Given text
☆ ☆ ☆ ☆
Before the fall of Singapore in 1942, people prepared for the imminent war by stockpiling food, building air raid shelters and volunteering in civil defence units.
By Christabel Khoo and Mark Wong
A warden of the Air Raid Precautions dousing an incendiary bomb at Raffles Place as part of a regular weekly mass demonstration to make people living in Singapore bomb conscious and informed, c.1941. Courtesy of Library of Congress (04810).
Russia’s invasion of Ukraine is a stark reminder that even today, wars still break out. Russia’s relentless attack on Ukrainian cities also drives home the point that combat does not only involve soldiers; the civilian population also ends up suffering deeply, whether as a by-product of fighting, or as a deliberate strategy.
This is something that the population in Singapore learnt at their great cost some eight decades ago. The first Japanese bombs dropped on Singapore on 8 December 1941, and the bombing continued unabated throughout the Japanese army’s Malayan campaign. Conditions in Singapore worsened when the Japanese crossed the Strait of Johor in early February 1942, and pitched battles were fought on the island itself. Finally, on 15 February 1942, the British surrendered, which ushered in over three years of misery in Japanese-occupied Singapore.
☆ ☆ ☆ ☆
Excerpted records
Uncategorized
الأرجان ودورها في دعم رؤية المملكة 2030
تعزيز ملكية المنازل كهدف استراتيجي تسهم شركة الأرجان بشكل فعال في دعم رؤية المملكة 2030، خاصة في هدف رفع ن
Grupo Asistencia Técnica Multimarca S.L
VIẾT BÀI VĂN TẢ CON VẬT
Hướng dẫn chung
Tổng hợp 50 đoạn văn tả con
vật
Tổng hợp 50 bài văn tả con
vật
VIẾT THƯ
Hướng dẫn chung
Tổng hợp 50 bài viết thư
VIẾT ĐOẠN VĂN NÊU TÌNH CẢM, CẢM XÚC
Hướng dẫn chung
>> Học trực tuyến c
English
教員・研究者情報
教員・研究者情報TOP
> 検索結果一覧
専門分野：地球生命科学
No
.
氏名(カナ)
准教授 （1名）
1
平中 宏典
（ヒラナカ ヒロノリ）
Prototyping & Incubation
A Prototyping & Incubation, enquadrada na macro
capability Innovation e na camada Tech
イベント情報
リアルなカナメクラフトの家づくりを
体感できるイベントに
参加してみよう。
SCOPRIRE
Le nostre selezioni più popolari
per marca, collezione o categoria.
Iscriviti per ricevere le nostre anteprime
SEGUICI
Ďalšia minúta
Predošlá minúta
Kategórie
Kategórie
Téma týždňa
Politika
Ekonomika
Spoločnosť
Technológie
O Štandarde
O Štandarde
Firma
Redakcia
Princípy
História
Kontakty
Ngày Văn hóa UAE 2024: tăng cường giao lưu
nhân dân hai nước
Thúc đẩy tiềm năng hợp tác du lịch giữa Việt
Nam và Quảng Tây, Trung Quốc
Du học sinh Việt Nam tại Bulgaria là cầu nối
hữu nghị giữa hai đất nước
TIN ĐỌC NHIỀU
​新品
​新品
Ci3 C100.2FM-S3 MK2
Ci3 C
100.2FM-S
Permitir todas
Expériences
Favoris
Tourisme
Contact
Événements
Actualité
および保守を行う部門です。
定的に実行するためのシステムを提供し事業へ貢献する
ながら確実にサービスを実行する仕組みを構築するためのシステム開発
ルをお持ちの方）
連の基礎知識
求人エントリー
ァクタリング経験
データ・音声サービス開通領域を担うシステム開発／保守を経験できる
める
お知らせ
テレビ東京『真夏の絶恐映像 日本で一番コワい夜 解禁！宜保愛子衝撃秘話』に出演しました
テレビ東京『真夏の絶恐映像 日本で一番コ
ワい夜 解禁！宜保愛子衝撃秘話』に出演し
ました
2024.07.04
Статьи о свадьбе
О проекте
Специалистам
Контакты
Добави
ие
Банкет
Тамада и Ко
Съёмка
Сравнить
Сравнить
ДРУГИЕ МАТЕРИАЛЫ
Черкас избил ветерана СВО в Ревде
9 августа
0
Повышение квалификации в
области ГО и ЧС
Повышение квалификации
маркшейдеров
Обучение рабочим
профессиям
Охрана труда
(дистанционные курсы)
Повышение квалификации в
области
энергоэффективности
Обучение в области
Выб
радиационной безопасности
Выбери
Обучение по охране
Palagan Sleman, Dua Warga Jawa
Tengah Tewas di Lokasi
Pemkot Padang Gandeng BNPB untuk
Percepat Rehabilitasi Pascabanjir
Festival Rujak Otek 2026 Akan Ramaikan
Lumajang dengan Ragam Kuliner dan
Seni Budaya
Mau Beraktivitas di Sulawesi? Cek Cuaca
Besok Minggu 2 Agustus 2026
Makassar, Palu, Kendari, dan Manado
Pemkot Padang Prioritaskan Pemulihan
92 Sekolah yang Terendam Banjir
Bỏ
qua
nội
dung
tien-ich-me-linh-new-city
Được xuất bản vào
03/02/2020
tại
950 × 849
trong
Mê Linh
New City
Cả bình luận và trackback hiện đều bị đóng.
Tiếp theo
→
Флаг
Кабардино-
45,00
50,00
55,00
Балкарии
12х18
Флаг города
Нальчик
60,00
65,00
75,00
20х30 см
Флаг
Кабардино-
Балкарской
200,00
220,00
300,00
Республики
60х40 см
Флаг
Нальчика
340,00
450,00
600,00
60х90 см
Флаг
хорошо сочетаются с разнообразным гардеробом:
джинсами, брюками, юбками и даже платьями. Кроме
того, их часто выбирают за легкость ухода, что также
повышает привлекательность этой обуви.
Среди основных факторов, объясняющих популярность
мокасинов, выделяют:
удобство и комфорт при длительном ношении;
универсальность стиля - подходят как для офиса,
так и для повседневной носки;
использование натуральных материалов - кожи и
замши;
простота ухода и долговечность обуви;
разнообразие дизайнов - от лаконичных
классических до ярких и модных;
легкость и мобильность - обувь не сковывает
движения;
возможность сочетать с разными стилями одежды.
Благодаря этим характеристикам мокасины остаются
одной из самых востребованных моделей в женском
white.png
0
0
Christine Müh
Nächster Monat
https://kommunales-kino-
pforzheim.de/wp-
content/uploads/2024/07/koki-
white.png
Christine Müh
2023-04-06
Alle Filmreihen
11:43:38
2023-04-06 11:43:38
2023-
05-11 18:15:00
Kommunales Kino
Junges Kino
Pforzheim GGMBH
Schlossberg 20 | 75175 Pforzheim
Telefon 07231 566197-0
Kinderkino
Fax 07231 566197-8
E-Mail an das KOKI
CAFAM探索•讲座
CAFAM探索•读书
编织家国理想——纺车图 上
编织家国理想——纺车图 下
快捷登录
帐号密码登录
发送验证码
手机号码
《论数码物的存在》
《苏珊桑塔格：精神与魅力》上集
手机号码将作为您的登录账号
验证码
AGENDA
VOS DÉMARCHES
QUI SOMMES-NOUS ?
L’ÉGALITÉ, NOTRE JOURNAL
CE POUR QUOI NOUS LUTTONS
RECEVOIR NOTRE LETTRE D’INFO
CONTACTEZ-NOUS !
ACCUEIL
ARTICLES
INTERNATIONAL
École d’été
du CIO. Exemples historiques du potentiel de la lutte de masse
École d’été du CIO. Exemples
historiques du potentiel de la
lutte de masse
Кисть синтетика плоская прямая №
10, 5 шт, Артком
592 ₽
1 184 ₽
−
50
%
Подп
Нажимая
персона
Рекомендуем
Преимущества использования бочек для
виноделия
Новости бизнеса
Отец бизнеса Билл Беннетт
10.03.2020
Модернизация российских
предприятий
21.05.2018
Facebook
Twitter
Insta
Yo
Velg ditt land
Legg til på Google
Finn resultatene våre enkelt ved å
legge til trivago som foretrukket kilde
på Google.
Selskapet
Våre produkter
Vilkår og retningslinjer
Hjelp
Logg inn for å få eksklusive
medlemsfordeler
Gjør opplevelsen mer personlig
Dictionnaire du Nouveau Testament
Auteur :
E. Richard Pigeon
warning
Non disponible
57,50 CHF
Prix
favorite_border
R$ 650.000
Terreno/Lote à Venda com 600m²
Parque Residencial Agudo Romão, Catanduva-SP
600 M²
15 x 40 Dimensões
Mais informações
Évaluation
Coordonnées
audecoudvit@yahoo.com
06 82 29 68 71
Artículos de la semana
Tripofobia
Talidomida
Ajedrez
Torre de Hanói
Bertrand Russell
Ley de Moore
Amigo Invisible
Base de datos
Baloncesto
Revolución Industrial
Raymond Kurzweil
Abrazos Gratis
☆ ☆ ☆ ☆
Prompt A
Translate this sentence from the article on Singapore before its fall into French: "Russia’s invasion of Ukraine is a stark reminder that even today, wars still break out."
Prompt B
Answer these questions using the article on Singapore before its fall:
(i) Where was the Air Raid Precautions warden dousing an incendiary bomb?
(ii) On what date did the first Japanese bombs drop on Singapore?
(iii) What did the Japanese cross in early February 1942?
Prompt C
Continue the article on Singapore before its fall, starting right after its final sentence.

Task answer A
L’invasion de l’Ukraine par la Russie rappelle brutalement que, même aujourd’hui, des guerres éclatent encore.

Task answer B
(i) At Raffles Place.
(ii) 8 December 1941.
(iii) The Strait of Johor.

Task answer C
This year, 2023, marks the 81st anniversary of the fall of Singapore. With each passing year, we lose more and more of the generation of people who had survived the war. One way that society has tried to ensure that the stories and lessons of this period are not forgotten is through oral history.
Oral history is powerful. Not only can stories of the past be preserved in their factual detail, but the voices of witnesses convey complex emotions that are difficult to express in the written word.
Over the last eight decades, military historians have examined how the Japanese were able to prevail against a much larger British military force. The travails of the Japanese Occupation period have also been well documented. However, one aspect of the war has not been as well studied – how people in Singapore prepared for the worst in the months prior to and even as bombs and artillery shells began to rain on the island.
This essay highlights first-person accounts from the oral history collection of the National Archives of Singapore to give an insight into life in Singapore before the first bombs fell on the island on 8 December 1941 to the British surrender on 15 February 1942.
One of the first things many people did was to stockpile food. In early 1941, the British authorities had initially encouraged the people to build stockpiles. However, when prices began rising due to shortages and profiteering, the authorities tried to discourage stockpiling, but it did not work.
Toh Mah Keong was a 20-year-old student from Penang who had come to Singapore for his education. He recalled that people began stocking up on canned food. “[Y]ou’ll find that everybody’s house you visit there’ll be cases of sardines. … You’ll find, as you walk around the streets in the evening, going home in buses, everybody carrying parcels or baskets of provisions.”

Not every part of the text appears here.